• Work to complete: Can you reproduce all of the records below verbatim, line for line, without changing anything?

• Task inputs:
※ ※ ※

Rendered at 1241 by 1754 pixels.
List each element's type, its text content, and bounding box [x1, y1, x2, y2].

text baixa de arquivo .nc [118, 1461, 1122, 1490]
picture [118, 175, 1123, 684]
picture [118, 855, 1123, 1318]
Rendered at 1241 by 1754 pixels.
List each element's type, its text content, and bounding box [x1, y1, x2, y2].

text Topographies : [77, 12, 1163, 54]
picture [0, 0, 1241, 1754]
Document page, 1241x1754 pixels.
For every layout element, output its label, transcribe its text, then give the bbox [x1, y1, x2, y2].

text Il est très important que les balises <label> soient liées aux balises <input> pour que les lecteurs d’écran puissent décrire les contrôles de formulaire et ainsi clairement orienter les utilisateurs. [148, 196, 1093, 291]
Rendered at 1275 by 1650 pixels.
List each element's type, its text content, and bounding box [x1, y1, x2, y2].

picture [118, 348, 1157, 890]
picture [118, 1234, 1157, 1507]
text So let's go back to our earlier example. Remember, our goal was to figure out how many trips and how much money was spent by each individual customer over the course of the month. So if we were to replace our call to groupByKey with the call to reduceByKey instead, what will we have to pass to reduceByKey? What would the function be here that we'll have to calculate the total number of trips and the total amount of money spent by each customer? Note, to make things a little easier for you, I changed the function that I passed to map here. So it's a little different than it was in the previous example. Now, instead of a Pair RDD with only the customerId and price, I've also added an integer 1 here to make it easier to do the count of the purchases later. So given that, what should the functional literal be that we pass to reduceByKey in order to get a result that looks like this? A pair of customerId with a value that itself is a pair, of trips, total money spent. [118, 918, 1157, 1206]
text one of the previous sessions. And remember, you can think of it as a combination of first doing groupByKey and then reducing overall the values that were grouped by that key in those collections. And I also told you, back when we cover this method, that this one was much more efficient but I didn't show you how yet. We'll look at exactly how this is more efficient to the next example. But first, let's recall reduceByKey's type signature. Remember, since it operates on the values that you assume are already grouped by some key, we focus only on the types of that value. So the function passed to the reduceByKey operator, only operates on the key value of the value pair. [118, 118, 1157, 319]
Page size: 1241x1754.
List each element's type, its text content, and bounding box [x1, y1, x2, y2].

※ ※ ※

• Expected output:
Rendered at 1241 by 1754 pixels.
List each element's type, its text content, and bounding box [x1, y1, x2, y2].

text baixa de arquivo .nc [118, 1461, 1122, 1490]
picture [118, 175, 1123, 684]
picture [118, 855, 1123, 1318]
Rendered at 1241 by 1754 pixels.
List each element's type, its text content, and bounding box [x1, y1, x2, y2].

text Topographies : [77, 12, 1163, 54]
picture [0, 0, 1241, 1754]
Document page, 1241x1754 pixels.
For every layout element, output its label, transcribe its text, then give the bbox [x1, y1, x2, y2].

text Il est très important que les balises <label> soient liées aux balises <input> pour que les lecteurs d’écran puissent décrire les contrôles de formulaire et ainsi clairement orienter les utilisateurs. [148, 196, 1093, 291]
Rendered at 1275 by 1650 pixels.
List each element's type, its text content, and bounding box [x1, y1, x2, y2].

picture [118, 348, 1157, 890]
picture [118, 1234, 1157, 1507]
text So let's go back to our earlier example. Remember, our goal was to figure out how many trips and how much money was spent by each individual customer over the course of the month. So if we were to replace our call to groupByKey with the call to reduceByKey instead, what will we have to pass to reduceByKey? What would the function be here that we'll have to calculate the total number of trips and the total amount of money spent by each customer? Note, to make things a little easier for you, I changed the function that I passed to map here. So it's a little different than it was in the previous example. Now, instead of a Pair RDD with only the customerId and price, I've also added an integer 1 here to make it easier to do the count of the purchases later. So given that, what should the functional literal be that we pass to reduceByKey in order to get a result that looks like this? A pair of customerId with a value that itself is a pair, of trips, total money spent. [118, 918, 1157, 1206]
text one of the previous sessions. And remember, you can think of it as a combination of first doing groupByKey and then reducing overall the values that were grouped by that key in those collections. And I also told you, back when we cover this method, that this one was much more efficient but I didn't show you how yet. We'll look at exactly how this is more efficient to the next example. But first, let's recall reduceByKey's type signature. Remember, since it operates on the values that you assume are already grouped by some key, we focus only on the types of that value. So the function passed to the reduceByKey operator, only operates on the key value of the value pair. [118, 118, 1157, 319]
Page size: 1241x1754.
List each element's type, its text content, and bounding box [x1, y1, x2, y2].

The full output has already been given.